━━ Fragmento

162 / UNA CAMPANA QUE NO SUENA, PERO DUELE


Este cuadro es uno de los recuerdos más claros que tengo de los libros de la escuela de cuando era pequeño. Otros son El sitio de Numancia (post 104) y El testamento de Isabel la Católica (post 132). Naturalmente, entonces estas obras aparecían en malas reproducciones a línea limpia o, en el mejor de los casos, en torpes aguadas que no hacían justicia al original. Popularmente se llama La campana de Huesca, aunque su título verdadero es La leyenda del Rey Monje y narra una anécdota –o leyenda- ocurrida en Aragón a principios del siglo XII. Fue pintado a finales del siglo XIX por Casado del Alisal y actualmente está en el Prado. Ahí va el argumento:

            Harto ya el rey Ramiro II –apodado el Rey Monje porque había pasado su juventud en un convento- de que los nobles le faltasen al respeto y se declarasen en rebeldía cada dos por tres, ordenó llamar a los más levantiscos, los mandó apresar y les cortó las cabezas, que puso en círculo en el suelo de un salón del palacio. Cogió luego la cabeza del arzobispo, organizador de la conspiración y la colgó del techo en el centro del círculo, a modo de badajo. Acto seguido convocó a los demás nobles del reino y, al mostrarles la macabra escena, cuentan las crónicas que les dijo algo así: ”Esta es la campana que, con sus tañidos, llamará a todos los nobles a la obediencia”. El pasmo que dio a todos fue de campeonato y, por supuesto, ahí se acabaron las rebeliones y las protestas contra el rey. Las caras de miedo y de repugnancia de los convocados se pueden ver en el detalle adjunto.

━━━━
━━ Datos extraídos

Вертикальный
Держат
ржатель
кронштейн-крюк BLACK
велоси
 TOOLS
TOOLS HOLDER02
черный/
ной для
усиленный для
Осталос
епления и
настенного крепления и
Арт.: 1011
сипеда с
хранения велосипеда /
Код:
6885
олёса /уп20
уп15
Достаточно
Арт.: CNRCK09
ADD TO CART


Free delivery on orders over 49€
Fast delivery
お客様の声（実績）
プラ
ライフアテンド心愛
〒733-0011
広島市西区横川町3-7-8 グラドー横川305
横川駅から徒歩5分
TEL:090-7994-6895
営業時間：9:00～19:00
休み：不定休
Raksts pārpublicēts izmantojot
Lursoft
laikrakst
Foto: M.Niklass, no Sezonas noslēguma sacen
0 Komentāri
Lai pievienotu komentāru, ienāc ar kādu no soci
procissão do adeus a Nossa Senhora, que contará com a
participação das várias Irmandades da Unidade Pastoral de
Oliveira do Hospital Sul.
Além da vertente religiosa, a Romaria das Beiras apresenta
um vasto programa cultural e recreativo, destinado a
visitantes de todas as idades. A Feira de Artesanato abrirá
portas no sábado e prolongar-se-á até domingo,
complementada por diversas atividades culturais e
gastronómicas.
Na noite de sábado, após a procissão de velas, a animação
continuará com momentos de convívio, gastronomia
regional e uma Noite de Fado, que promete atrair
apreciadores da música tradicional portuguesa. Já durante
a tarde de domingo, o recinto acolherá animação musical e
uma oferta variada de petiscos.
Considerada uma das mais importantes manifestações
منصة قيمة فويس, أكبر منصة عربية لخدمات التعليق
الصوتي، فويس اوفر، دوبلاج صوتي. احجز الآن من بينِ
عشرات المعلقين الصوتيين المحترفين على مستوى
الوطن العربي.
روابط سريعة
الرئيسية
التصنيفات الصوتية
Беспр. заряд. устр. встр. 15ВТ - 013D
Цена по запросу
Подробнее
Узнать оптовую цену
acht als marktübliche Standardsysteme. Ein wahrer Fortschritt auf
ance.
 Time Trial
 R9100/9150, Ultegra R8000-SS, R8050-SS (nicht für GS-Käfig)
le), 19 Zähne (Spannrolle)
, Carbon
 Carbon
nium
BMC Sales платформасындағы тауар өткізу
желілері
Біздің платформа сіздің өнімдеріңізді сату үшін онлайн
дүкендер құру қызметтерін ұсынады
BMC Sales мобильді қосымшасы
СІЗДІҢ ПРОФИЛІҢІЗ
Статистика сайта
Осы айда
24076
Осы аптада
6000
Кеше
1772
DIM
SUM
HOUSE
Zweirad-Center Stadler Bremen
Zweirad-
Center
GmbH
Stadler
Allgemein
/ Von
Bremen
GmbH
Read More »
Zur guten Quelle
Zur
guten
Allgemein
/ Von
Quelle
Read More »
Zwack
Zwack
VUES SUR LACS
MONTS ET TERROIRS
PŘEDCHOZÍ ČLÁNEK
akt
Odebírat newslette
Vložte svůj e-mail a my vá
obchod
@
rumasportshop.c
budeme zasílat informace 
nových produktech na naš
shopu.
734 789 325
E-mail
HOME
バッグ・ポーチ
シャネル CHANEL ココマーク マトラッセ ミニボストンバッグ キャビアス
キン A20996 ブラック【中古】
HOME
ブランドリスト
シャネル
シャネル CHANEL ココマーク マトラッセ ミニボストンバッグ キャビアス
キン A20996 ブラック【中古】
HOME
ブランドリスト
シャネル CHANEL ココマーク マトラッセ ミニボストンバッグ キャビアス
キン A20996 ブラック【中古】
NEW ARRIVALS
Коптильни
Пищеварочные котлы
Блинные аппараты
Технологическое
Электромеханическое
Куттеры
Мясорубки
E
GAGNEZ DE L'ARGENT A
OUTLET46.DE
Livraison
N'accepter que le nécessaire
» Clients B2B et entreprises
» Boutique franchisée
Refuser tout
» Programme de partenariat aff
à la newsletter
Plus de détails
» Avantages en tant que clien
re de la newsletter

━━━━

# [Qué se pide]
Vuelve a escribir, sin cambiar nada, la parte del fragmento sobre la campana de Huesca que empieza en las palabras "Harto ya el" y se detiene después de "el detalle adjunto.".

# [Respuesta final]
Harto ya el rey Ramiro II –apodado el Rey Monje porque había pasado su juventud en un convento- de que los nobles le faltasen al respeto y se declarasen en rebeldía cada dos por tres, ordenó llamar a los más levantiscos, los mandó apresar y les cortó las cabezas, que puso en círculo en el suelo de un salón del palacio. Cogió luego la cabeza del arzobispo, organizador de la conspiración y la colgó del techo en el centro del círculo, a modo de badajo. Acto seguido convocó a los demás nobles del reino y, al mostrarles la macabra escena, cuentan las crónicas que les dijo algo así: ”Esta es la campana que, con sus tañidos, llamará a todos los nobles a la obediencia”. El pasmo que dio a todos fue de campeonato y, por supuesto, ahí se acabaron las rebeliones y las protestas contra el rey. Las caras de miedo y de repugnancia de los convocados se pueden ver en el detalle adjunto.